Question

Suppose that you have to balance the following half-reaction in basic solution.

Cr₂O₇^2??(aq) ? Cr³⁺?(aq)

What is the coefficient on water of the final balanced half-cell reaction?

	A) 5
	B) 6
	C) 7
	D) 8

Answer 1

While balancing a half-cell reaction in basic medium we need to go through the following steps

step:1:Write down the unbalanced half-cell reaction first.

Cr₂O₇^2- (aq) ------------> Cr³⁺ (aq)

Step-2 : Balance all atoms except O and H. This can be done by multiplying Cr³⁺ (aq) by 2.

Cr₂O₇^2- (aq) ------------> 2Cr³⁺ (aq)

Now Cr atom is balnced.

Step -3: Now we need to balance O and H. Since we need to balance O and H in basic medium, we need to achieve this by adding H2O and OH^-.

For each excess O - atom, add 1 H2O molecule on the same side and 2 OH^- ions on the opposite side.

O + H2O ---------> 2OH^-

For each excess H- atom, add 1 OH^- ions on the same side and 1 H2O molecule on the opposite side.

H + OH^-   ---------> H2O

Since there are 7 excess O- atoms on the left side, we need to add 7H2O on left and 14OH- ions on right side.

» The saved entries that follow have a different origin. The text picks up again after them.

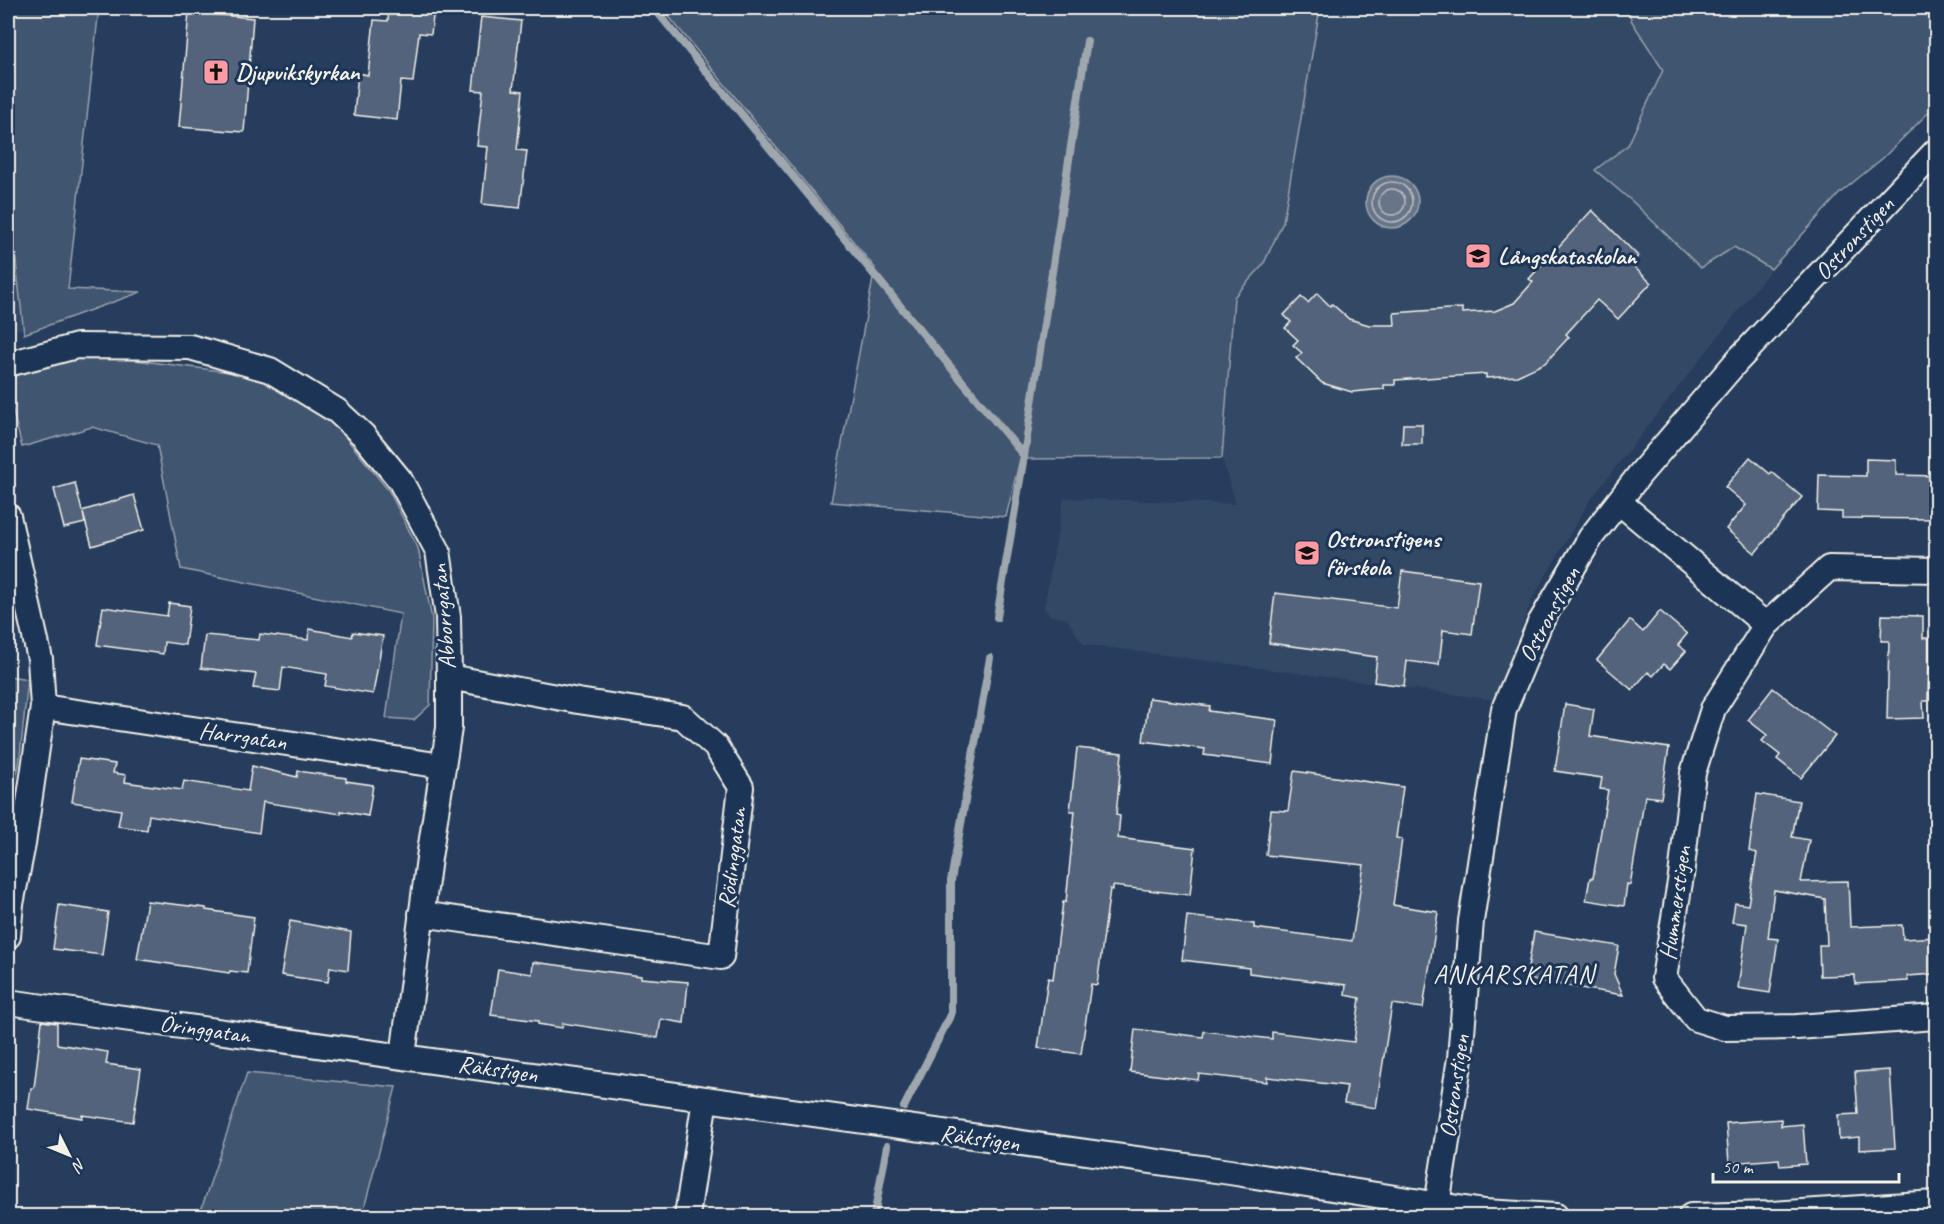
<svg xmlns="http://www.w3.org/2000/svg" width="1944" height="1224" font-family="Caveat,sans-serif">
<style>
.built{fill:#334966}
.green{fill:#40546f;stroke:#9aa2ac;stroke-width:1.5}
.water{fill:#677588;stroke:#9fa7ae;stroke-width:1.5}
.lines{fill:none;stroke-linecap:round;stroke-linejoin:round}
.shore{stroke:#bcbfc2;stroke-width:1.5}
.stream{stroke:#9fa7ae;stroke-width:8}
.building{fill:#52647b;stroke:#f4f1e8;stroke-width:1.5}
.street-casing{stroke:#f4f1e8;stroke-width:28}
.street{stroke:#1d3557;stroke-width:24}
.labels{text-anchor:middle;stroke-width:6;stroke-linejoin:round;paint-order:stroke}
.poi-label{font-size:24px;font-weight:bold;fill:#f4f1e8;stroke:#1d3557;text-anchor:start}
.street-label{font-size:24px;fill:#f4f1e8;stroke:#1d3557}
.neighbourhood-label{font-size:26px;letter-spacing:1.5px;fill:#f4f1e8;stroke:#1d3557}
</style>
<rect width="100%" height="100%" fill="#263d5d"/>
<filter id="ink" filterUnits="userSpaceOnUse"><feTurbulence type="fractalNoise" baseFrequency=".0167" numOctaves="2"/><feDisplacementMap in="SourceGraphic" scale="12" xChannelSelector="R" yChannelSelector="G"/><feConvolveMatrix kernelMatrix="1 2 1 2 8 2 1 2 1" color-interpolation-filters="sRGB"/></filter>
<g filter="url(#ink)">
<g class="built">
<path d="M1320,8H1629L1631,20L1663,70L1628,145L1595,170L1633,202L1734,247L1771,269L1590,500L1531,601L1496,700L1083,644L1067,619L1049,615L1044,607L1064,498L1236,504L1222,458L1234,296L1263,265L1283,222Z"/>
<path d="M8,185L24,328L8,332Z"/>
</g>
<g class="green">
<path d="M8,8H99L68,289L141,292L24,334L8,188Z"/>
<path d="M662,8H1320L1283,222L1263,265L1234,297L1222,458L1020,459L1006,517L831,502L875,268Z"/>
<path d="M1629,8H1936V105L1883,158L1840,193L1771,269L1734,247L1701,268L1633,202L1595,170L1628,145L1663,70L1631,20Z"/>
<path d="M70,355L104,356L259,376L334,423L389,491L418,548L432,619L430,705L414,720L386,718L401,614L181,569L157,445L92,427L22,447L8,392V375Z"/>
<path d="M8,676L28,679L19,765L8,808Z"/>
<path d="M247,1073L396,1087L362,1216H199Z"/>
</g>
<circle class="water" cx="1392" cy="202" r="26"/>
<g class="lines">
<g class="shore">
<circle cx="1392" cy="202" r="20"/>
<circle cx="1392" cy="202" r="13"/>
</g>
<g class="stream">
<path d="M654,8L1024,456"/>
<path d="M997,617L1024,456L1087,41"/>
<path d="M904,1107L951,1014V881L990,658"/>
<path d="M874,1216L887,1146"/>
</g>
</g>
<g class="building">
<path d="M389,8H434L431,34L419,33L413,82L401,81L397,120L354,115L358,73L368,75L374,20L388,21Z"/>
<path d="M189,12L253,18L244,132L179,127Z"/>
<path d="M481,17L521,21L513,90L523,91L517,150L527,151L520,208L482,204L488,147L477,146L483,91L473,90Z"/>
<path d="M1592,210L1638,256L1631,264L1651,283L1618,319L1597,300L1566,334L1569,337L1545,363L1517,376L1486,378V374L1395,380V385H1384V389L1352,392L1322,383L1296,358L1302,353L1293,345L1298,340L1285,328L1291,322L1284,315L1301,297L1308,303L1317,293L1330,306L1332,304L1349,319L1369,325H1395L1394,313L1462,308V313L1495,311L1514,303L1533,282L1529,279Z"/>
<path d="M1403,424H1422V444H1402Z"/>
<path d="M1750,457L1770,474L1772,472L1802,497L1755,553L1726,529L1746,505L1725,487Z"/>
<path d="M1866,459L1896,460V475L1936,476V519L1842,518V512L1818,511L1819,475L1866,476Z"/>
<path d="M75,483L82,511L134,495L144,530L92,546L83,513L85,523L64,528L54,489Z"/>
<path d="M1402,571L1479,581L1472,634L1443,630L1439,665L1407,661L1404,686L1374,682L1377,657L1269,643L1275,593L1397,608Z"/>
<path d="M169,603L190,606L185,645L164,642L163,654L97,645L103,607L167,616Z"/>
<path d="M1660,611L1687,634L1678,645L1686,651L1670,669L1664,664L1653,676L1648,672L1632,690L1597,660L1630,620L1643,632Z"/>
<path d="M1882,615L1923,616V638H1929V659L1928,701H1923L1924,718L1887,719L1889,641H1881Z"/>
<path d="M309,629L352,637L353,632L383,636L373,694L325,686L327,674L283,667L280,691L253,688L256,674L201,668L205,635L259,640L260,634L308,640Z"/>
<path d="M1773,688L1835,736L1801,778L1777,759L1780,755L1762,741L1767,735L1748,720Z"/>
<path d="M1149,698L1210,706L1209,711L1277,720L1272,764L1204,755L1205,749L1143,741Z"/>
<path d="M1565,704L1594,709L1590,736L1669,748L1661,798L1645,796L1630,885L1627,884L1624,906L1586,900L1590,878H1593L1608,790L1600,789L1602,778L1555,771Z"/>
<path d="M1077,748L1122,753L1116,815L1120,816L1118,838L1195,848L1190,895L1113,886V890L1110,889L1097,985L1091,984L1081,1054L1038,1048L1048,978L1053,979L1063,902H1066L1075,811H1070Z"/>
<path d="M79,759L115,764L113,773L126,775L125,782L182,790L184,781L248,791L252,766L297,777L298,771L346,778V781L373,785L368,816L341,811V814L263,802L259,833L149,815L147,830L118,826L121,810L72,802Z"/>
<path d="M1294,771L1403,787L1396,838L1402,839L1393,905L1438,912L1423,1008L1392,1004L1376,1108L1344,1103L1347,1086L1267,1077V1082L1199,1074L1198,1080L1130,1072L1135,1029L1203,1037L1204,1031L1272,1039V1032L1354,1042L1360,998L1345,995L1346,985L1249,973V968L1182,960L1187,916L1254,924V928L1352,941L1364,865L1266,855L1271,810L1288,811Z"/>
<path d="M1757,794L1799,801L1792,837L1809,840L1801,882L1848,881L1850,927L1902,925L1903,939L1936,937V974L1907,976L1908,981L1855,984V975L1820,976L1819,945H1827L1825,899L1774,890L1768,938L1778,939L1770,993L1738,988L1747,924L1732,922L1735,903L1748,905L1757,853L1749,851Z"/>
<path d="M147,901L206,908V910L254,917L247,973L230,971L229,973L137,959Z"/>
<path d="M59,905L108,912L102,955L53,949Z"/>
<path d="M290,921L351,932L348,970L330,967L328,982L281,975Z"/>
<path d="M1534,932L1619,946L1614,974L1623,995L1526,979Z"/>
<path d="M533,962L641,976V978L688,982L684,1023L661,1019L658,1038L563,1023L562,1028L538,1024V1021L491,1015L498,969L532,974Z"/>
<path d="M42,1021L57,1023V1044L108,1052L106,1064L141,1069L133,1122L82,1115V1118L28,1109L31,1088H34Z"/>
<path d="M1890,1070L1895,1148L1859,1150V1137L1839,1139L1838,1115L1858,1114L1855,1072Z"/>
<path d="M1781,1119V1126L1803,1124L1806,1164L1780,1166L1779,1159L1729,1163L1726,1123Z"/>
</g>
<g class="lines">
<defs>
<g id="street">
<path d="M8,364L77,346L190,347L270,370L337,411L363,435L400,480L438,551L448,617L449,677V728L429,858L403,1056"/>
<path d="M1619,502L1766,625"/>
<path d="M8,516L40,659L43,707L23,844L11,904L8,936"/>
<path d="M1936,570L1829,568L1766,625L1713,709L1693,773L1681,876L1664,978L1696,1019L1725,1028L1797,1027L1936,1017"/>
<path d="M43,707L443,766"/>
<path d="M421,914L721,957L741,787L716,747L683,717L578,701L449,677"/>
<path d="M8,1002L1230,1172L1484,1212L1556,1216"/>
<path d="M1437,1205L1460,1058L1471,921L1504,709L1540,623L1591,537L1640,474L1737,361L1936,151"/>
<path d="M687,1216L705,1099"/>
<path d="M1691,1216L1772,1214L1936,1203"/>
</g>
</defs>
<use href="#street" class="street-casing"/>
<use href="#street" class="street"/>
</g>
</g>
<defs>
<symbol id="church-square" viewBox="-11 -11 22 22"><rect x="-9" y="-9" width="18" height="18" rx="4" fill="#ff9aa2" stroke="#1d3557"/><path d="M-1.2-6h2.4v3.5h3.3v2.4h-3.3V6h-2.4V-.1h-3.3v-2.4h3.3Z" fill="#111"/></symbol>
<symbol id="school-square" viewBox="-11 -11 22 22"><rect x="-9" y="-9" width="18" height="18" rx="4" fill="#ff9aa2" stroke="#1d3557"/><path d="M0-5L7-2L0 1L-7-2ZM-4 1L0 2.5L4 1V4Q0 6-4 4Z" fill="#111"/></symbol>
</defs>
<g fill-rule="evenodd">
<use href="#church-square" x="201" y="57" width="30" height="30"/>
<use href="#school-square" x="1463" y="241" width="30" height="30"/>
<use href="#school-square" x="1292" y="538" width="30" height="30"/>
</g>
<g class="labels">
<g class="poi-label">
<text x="236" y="80">Djupvikskyrkan</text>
<text x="1498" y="264">Långskataskolan</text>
<text x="1326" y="547">Ostronstigens<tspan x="1326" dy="28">förskola</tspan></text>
</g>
<g class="street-label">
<text transform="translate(1854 238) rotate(-47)" y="8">Ostronstigen</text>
<text transform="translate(1549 614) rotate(-62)" y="8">Ostronstigen</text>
<text transform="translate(443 617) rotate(-95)" y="8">Abborrgatan</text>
<text transform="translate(243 736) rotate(8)" y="8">Harrgatan</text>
<text transform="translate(732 858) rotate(-83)" y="8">Rödinggatan</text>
<text transform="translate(1675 903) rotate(-82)" y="8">Hummerstigen</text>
<text transform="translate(205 1029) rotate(8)" y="8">Öringgatan</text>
<text transform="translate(498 1069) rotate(8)" y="8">Räkstigen</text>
<text transform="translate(1454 1086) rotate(-82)" y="8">Ostronstigen</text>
<text transform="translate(980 1138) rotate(8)" y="8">Räkstigen</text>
</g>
<g class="neighbourhood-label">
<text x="1514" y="983">ANKARSKATAN</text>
</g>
</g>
<rect width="1944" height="1224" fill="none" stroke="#1d3557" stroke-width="30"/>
<rect x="15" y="15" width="1914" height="1194" fill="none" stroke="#f4f1e8" stroke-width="2" filter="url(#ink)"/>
<g transform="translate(69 1155) rotate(133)" stroke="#1d3557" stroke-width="4.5" paint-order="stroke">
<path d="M0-4.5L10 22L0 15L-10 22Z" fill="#f4f1e8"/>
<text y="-9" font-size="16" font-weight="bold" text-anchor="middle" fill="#f4f1e8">N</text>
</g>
<path d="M1713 1173v9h186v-9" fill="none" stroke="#f4f1e8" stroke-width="3"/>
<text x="1722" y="1173" font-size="18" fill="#f4f1e8" stroke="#1d3557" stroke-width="4.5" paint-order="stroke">50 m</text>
</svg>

Cr₂O₇^2- (aq) + 7 H2O ------------> 2Cr³⁺ (aq) + 14 OH^-

Step-4: Now we need to balance electron. On the left side, there are 2 unit negative charge and on the right side 8 unit negative charge. Hence we need to add 6 e- on left. Hence the final balanced half-cell reaction is

Cr₂O₇^2- (aq)  + 7 H2O + 6e- ------------> 2Cr³⁺ (aq) + 14 OH^-

Hence coefficient on water of the final balanced half-cell reaction is 7. Hence C is the correct answer.